Colonel Joseph W. Rogers, USAF set a new official world absolute speed record at Edwards AFB in 1959 when he piloted a Convair F-106A Delta Dart to a speed of 1,525 mph. After 45 years, this was still the record for single engine airplanes.
Flying over Korea and Viet Nam, Rogers flew 300 combat missions in P-51 Mustangs, P-80 Shooting Stars and F-4 Phantoms. He attended the USAF Experimental Test Pilot School in 1956 and the Air War College in 1964.

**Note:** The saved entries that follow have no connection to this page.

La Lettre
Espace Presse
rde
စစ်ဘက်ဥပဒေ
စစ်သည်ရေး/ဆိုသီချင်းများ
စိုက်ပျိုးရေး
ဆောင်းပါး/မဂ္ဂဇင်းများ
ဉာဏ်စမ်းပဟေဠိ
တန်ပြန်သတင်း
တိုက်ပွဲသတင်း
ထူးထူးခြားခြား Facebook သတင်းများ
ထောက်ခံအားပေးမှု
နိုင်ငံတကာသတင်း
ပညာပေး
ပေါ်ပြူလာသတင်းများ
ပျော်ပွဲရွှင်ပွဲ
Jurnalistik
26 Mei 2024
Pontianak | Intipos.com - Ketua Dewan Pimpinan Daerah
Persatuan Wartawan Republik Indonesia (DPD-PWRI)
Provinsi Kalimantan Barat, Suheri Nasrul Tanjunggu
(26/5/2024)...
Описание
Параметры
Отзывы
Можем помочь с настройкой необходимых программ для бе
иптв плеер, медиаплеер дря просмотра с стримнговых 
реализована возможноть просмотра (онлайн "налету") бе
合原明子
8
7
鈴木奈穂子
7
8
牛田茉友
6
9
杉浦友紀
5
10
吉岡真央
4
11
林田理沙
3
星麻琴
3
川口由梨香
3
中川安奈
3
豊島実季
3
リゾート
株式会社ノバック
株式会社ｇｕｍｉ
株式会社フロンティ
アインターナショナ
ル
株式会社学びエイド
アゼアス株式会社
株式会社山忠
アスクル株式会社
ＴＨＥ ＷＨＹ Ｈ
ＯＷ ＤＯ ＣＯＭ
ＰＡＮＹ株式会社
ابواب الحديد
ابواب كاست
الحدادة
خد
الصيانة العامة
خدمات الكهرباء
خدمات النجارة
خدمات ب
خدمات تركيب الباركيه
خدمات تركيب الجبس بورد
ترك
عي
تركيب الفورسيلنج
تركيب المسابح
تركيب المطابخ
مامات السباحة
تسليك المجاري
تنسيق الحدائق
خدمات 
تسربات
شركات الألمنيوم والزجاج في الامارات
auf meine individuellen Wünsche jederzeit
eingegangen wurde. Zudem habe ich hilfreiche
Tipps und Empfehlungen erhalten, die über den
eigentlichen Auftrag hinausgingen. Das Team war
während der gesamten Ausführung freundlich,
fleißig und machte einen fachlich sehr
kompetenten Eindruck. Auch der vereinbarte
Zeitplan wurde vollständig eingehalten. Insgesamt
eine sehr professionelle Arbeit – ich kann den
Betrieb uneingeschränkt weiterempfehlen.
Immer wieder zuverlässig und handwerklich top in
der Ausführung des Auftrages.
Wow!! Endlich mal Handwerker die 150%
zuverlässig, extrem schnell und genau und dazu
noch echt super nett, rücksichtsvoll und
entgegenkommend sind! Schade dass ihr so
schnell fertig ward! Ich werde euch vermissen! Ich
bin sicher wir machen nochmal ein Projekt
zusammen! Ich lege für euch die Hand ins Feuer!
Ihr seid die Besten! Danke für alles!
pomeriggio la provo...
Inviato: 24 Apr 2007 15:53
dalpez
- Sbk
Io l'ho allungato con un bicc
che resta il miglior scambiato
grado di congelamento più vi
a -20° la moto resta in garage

He flew early development test flights of the F-86D Sabre and performed early testing on the F-102/F-106 weapons systems before joining the SR-71/YF-12 Test Force, where he flew the first Blackbird mission of the USAF/NASA YF-12/SR-71 USAF research program. He eventually became Test Director of the world’s highest and fastest airplane, the SR-71 at Edwards Air Force Base. In 1971, Rogers was already evaluating advanced fighter design concepts that wouldn’t appear until the 1990s.
Colonel Rogers was awarded the Silver Star, the Distinguished Flying Cross, the Legion of Merit and the Air Medal with 16 Oak Leaf Clusters. A Fellow in the Society of Experimental Test Pilots, Rogers received the Thompson Trophy and the Federation Aeronautique Internationale De La Vaulx medal. During his career as a test pilot, Rogers logged 13,000 hours in more than 50 aircraft, including the F-86D, F-102, F-104, F-106, YF-12, SR-71 and F-4.
Established in 1990 by the Lancaster City Council, the Aerospace Walk of Honor celebrates test pilots who were associated with Edwards Air Force Base. Recognition is awarded for distinguished aviation careers marked by significant and obvious achievements beyond one specific accomplishment.
On November 8, 1950, the then Capt. Rogers achieved a rare MiG-15 jet kill while flying in his piston-engine F-51D Mustang named Buckeye Blitz VI. "This was unusual because of the speed differences between the two planes, " said Jim Cook, master crew chief at the Pacific Coast Air Museum in Santa Rosa and an old friend of Col. Rogers. "He was doing around 350 mph, and the jet was doing 450. There were four MiGs, and they were so much faster. They came over the top of Joe, and he took a lucky shot at them."